LHD-6 was 22 years old and had an expected service life of 40 years.
The Bonhomme Richard was built by Huntington Ingalls Industries [HII] at its Ingalls Shipbuilding facility in Pascagoula, Miss. The company also builds the new America-class LHA amphibious assault ships.
Chief of Naval Operations Adm. Mike Gilday told a Senate panel in December that if the Navy tried to rebuild the ship into an LHD in its original state it would take five to seven years while straining the industrial base and it would cost almost as much as a brand new ship (Defense Daily, Dec. 2, 2020).
In contrast, Gilday said the decommissioning process would cost $30 million.
Moreover, former Secretary of the Navy Kenneth Braithwaite told a Senate panel that “using logic and looking at what it would’ve required to put that ship back together, it would’ve been a foolish investment of our American taxpayer dollars to invest in a ship that was over 20 years old instead of looking at the options of building another ship in the future that would have more relative capabilities, embracing the technologies that are emerging.”

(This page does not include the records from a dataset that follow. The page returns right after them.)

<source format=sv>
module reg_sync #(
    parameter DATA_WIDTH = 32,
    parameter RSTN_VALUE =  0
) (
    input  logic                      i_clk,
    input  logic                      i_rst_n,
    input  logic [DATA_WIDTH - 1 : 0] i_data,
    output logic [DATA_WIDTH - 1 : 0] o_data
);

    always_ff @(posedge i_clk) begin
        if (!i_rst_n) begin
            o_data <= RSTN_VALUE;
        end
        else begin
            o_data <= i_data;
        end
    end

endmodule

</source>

The decommissioning ceremony highlighted the ship’s history. LHD-6 was the third ship to bear the name and it was named in honor of John Paul Jones’ famous frigate, the French equivalent name of Good man Richard. The Navy said this was in honor of Benjamin Franklin and his pen name, at the time U.S. ambassador to France.

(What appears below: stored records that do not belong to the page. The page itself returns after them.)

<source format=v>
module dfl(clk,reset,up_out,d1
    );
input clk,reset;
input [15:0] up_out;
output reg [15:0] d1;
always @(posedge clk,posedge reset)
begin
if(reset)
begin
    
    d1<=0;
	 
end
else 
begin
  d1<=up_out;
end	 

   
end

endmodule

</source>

Due to the COVID-19 pandemic, the decommissioning event was closed to the public.
As a Wasp-class amphibious assault ship, the Bonhomme Richard served as the core of Amphibious Ready Groups or Expeditionary Strike Groups (ESGs), transporting and landing elements of the Marine Expeditionary Unit or Marine Expeditionary Brigade.
Over its service life, LHD-6 served in Operation Stabilize in February 2000 to provide peacekeeping and humanitarian operations off the coast of East Timor; deployed for Operation Iraqi Freedom to deliver over 1,000 Marines and their equipment and ultimately launching over 800 sorties; then in 2012 it served as the ESG Strike Group 7 command ship, based in Japan. The ship returned to San Diego in 2018 for a homeport change and prepared for maintenance work.
Four investigations into the fire are still ongoing, including a Naval Criminal Investigative Service criminal investigation; a command investigation led by commander of 3rd Fleet Vice. Adm. Scott Conn; a Naval Sea Systems Command (NAVSEA) failure review board focusing on safety, structural and design issues and how changes can be made to prevent a similar fire in the future; and a NAVSEA safety investigation board looking at what took place compared to existing policies and procedures.
“As BHR [Bonhomme Richard] Sailors disperse throughout the fleet, take the teamwork, spirit, and unity to your next command. For this crew and what we experienced together is the embodiment of our core values of honor, courage, and commitment. The resiliency I saw—man or woman, seaman and up to our highest ranks, united in our common cause and strength to depend on each other—lived up to my motto of train to fight and fight to win. It has been my honor and absolute privilege to serve as your commanding officer,” Capt. Gregory S. Thoroman, Bonhomme Richard’s commanding officer, said during the ceremony.
The service started the decommissioning process in February, when contractors started removing the ship’s island as part of inactivation availability. The Navy said it removed the island first to improve structural integrity and readiness so it can better be towed for dismantlement.
Following the decommissioning ceremony, LHD-6 will be towed to International Shipbreaking Limited, LLC’s facility in Brownsville, Texas for dismantlement.